LOS ANGELES (CNS) - Friends and admirers continued to flood social media overnight with tributes and remembrances of Los Angeles Times restaurant critic Jonathan Gold, the only person to win a Pulitzer Prize for food criticism.
Gold died Saturday at St. Vincent Medical Center just weeks after he was diagnosed with pancreatic cancer. He was 57.
Widely praised as one of the greatest food writers of his generation, Gold was credited with helping far-flung Angelenos better understand their city and the myriad cuisines it serves up daily.
“In more than a thousand reviews published since the 1980s, Mr. Gold chronicled his city's pupuserias, bistros, diners, nomadic taco trucks, soot- caked outdoor rib and brisket smokers, sweaty indoor xiao long bao steamers, postmodern pizzerias, vintage delicatessens, strictly omakase sushi-yas, Roman gelaterias, Korean porridge parlors, Lanzhou hand-pulled noodle vendors, Iranian tongue-sandwich shops, vegan hot dog griddles, cloistered French- leaning hyper-seasonal tasting counters and wood-paneled Hollywood grills with chicken potpie and martinis on every other table,” the New York Times said in its appreciation.
“Unlike some critics, Mr. Gold never saw expensive, rarefied restaurants as the peak of the terrain he surveyed, although he reviewed his share of them,” the New York Times continued. “Shiki Beverly Hills, Noma and Alinea all took turns under his critical loupe. He was in his element, though, when he championed small, family-run establishments where publicists and wine lists were unheard-of and English was often a second language, if it was spoken at all.”
Like so many, Dr. Patrick Soon-Shiong, the new owner of the Los Angeles Times, took to Twitter to share his thoughts on Gold's passing.
“Jonathan Gold was such a beautiful human being with such a dry wit, “ Soon-Shiong wrote. “His love of food and `trying to get people less afraid of their neighbors” speaks everything about him. In the too short time we got to know him, we fell in love with his humanity. Loss to L.A. is immeasurable.”
Los Angeles Mayor Eric Garcetti added a popular profile image of Gold to his thoughts.
“There will never be another like Jonathan Gold, who will forever be our brilliant, indispensable guide through the culinary paradise that is Los Angeles,” Garcetti wrote.
For many, Gold's sudden death hit the “foodie” community especially hard coming just over a month after the June 8 death of celebrity chef Anthony Bourdain, who charted a similar path along varied culinary byways.
“I have never been sadder,” former Gourmet magazine editor Ruth Reichl said of her former writer. “Jonathan Gold is gone.”
The son of a probation officer and a high school librarian, Gold studied art and music at UCLA and held a number of jobs before landing a writing gig with the L.A. Weekly in 1982, while also freelancing for other publications including Spin, Rolling Stone and The Times.
At L.A. Weekly, he wrote about music, art, theater, movies and food, and in his free time he played in punk rock bands.

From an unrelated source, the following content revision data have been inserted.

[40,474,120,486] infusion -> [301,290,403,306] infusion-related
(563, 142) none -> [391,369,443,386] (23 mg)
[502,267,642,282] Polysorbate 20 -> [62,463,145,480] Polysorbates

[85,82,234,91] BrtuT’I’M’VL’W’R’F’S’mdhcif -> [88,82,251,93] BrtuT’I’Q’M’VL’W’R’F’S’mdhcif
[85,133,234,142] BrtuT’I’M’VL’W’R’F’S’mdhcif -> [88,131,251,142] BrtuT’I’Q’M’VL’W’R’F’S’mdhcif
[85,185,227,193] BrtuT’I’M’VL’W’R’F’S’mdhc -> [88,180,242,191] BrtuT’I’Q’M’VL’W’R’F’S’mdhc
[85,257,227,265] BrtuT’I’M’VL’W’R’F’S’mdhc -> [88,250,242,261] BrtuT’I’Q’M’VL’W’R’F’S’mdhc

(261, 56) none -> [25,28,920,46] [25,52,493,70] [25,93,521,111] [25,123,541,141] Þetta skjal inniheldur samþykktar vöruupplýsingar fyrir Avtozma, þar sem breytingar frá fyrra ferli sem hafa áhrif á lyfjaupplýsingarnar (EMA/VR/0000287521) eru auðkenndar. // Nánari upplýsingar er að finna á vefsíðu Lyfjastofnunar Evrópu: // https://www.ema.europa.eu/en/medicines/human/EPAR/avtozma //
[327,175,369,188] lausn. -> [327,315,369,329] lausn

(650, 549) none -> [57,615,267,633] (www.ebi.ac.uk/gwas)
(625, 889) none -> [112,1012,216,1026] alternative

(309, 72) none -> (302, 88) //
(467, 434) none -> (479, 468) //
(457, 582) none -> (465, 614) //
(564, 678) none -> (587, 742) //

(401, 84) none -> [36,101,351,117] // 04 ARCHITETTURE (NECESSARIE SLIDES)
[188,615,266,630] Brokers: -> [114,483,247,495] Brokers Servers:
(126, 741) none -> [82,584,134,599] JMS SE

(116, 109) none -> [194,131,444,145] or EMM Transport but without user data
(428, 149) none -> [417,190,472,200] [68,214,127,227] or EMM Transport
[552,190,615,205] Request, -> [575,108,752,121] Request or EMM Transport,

That hobby fed his talent for music writing, and he wrote about the rise of gangsta rap, hip-hop and grunge in the 1980s, according to The Times.
“I'd show up to the studio and everybody's nervous about being interviewed, so I'd just kind of hang out all day. Then you just come back the next day and you're in the studio like it's no big deal. And eventually, they're talking to you,” Gold said in a 2012 interview.
Gold met his wife, Los Angeles Times arts and entertainment editor Laurie Ochoa, in 1984 while both were working at L.A. Weekly. They have two children, 23-year-old Isabel and 15-year-old Leon.
He left the Weekly in 1999, taking a job as a restaurant critic in New York, where Ochoa had gotten an executive editor job at Gourmet, the Times reported. But the pair returned to Los Angeles when Ochoa became editor in chief of L.A. Weekly and he returned as its restaurant critic.
Gold won the Pulitzer Prize for criticism in 2007 while working at the Weekly. He was the first restaurant critic ever to be so honored, and remains the only one to ever win the Pulitzer. The judges praised his “zestful, wide-ranging restaurant reviews, expressing the delight of an erudite eater.”
Gold left the Weekly in 2012 to work at The Times, which published an annual insert featuring a guide to his favorite 101 Southland restaurants.
In 2015, Gold was profiled in the documentary “City of Gold.” The tagline: “Discover The World. One Meal At a Time.”